:: TEXT SECTION

One of the best things about my role is that as I work with high performance CEO’s and their teams I get to learn from them & those they know and work with. Last week I facilitated the annual conference for a Christchurch based client and all their staff. It was the third such conference I had facilitated for them and looking back over what they have achieved as they have set their Vision & Strategy and over as number of years engaged their team and actively executed the plan has been amazing. They are actively focussing on building a high performance team.
Todd Blackadder came into the conference and spoke candidly about how High Performance sports teams (in particular the Crusaders) set and build their culture and how it can be applied into Business teams. What did I learn or have reinforced from his workshop? A number of things. Namely;
1. The importance of Culture: Culture is really measured by the way the team responds to your challenges. The very first time the team faces a major challenge is where you will truly see what you team culture is. Their reaction is your culture. Makes perfect sense when you think about that but I like the way he articulated it. Culture is a response you get back from people in relation to the challenge you pose.
2. Teams cannot be highly engaged all the time. There are times that engagement levels need to be really high and teams need to discuss and decide when they need to be highly engaged. It is natural for there to be highs and lows but when high levels of engagement are needed everyone needs to focus.
3. MIsaligned culture is your first competitor. This means that the process of alignment, having discussions and getting buy in across the team is fundamentally important to success. It is your first true competitor to overcome and comes before external competition.
4. Culture turns a person into a people. If you get the team or company culture right people will identify as a team or part of a bigger organisation.
5. Language is the lifeblood of any culture. This ties in with the previous point. Having a common language is part of building identity and “one people”. There is high value in having a common language.
6. Accountability starts with the leader. In this case it is the coach, but high levels of accountability means that leaders at each level own failure and also learn from it. Once a problem is owned and accepted then the team can work to overcome it.
7. High performance teams do not have “lifestylers”. Nothing kills a high performance culture faster than accepting mediocrity. Hard discussions around performance rather than making it personal (or about the individual not performing) allows a team to address problems fast. Play the ball not the man and you will find conversations get easier to have.
8. The good of the team comes before any one individual. This is regardless of what position or role you hold. Park the ego and focus on what the team needs to do to succeed and overcome problems, failures and blockages.
9. Train hard. Train, up skill, guide, mentor, coach and develop talent. This is the role a the modern leader. To be authentic and to walk the talk.

::::

ACTIVITY LIST —
- 1) In the post on high performance culture, condense the paragraph beginning "6. Accountability starts with the leader" into a shorter version that keeps its main facts.
- 2) Repeat word for word the part of the post on high performance culture starting with "4. Culture turns" and going on through "a common language.".

:: LISTED RECORDS

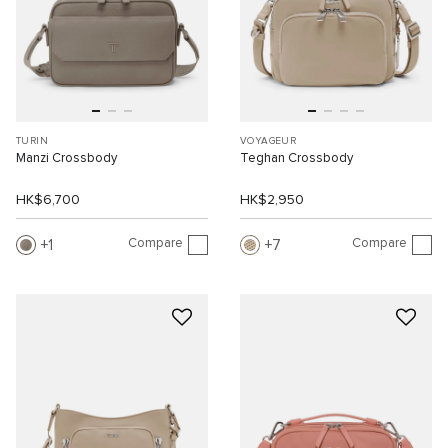
TURIN
VOYAGEUR
Manzi Crossbody
Teghan Crossbody
HK$6,700
HK$2,950
Compare
Compare
1
7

::::

SOLUTIONS —
- 1) Accountability begins with the leader, in this case the coach. Leaders at every level own failure and learn from it. Once a problem is owned and accepted, the team can work to overcome it.

- 2)
4. Culture turns a person into a people. If you get the team or company culture right people will identify as a team or part of a bigger organisation.
5. Language is the lifeblood of any culture. This ties in with the previous point. Having a common language is part of building identity and “one people”. There is high value in having a common language.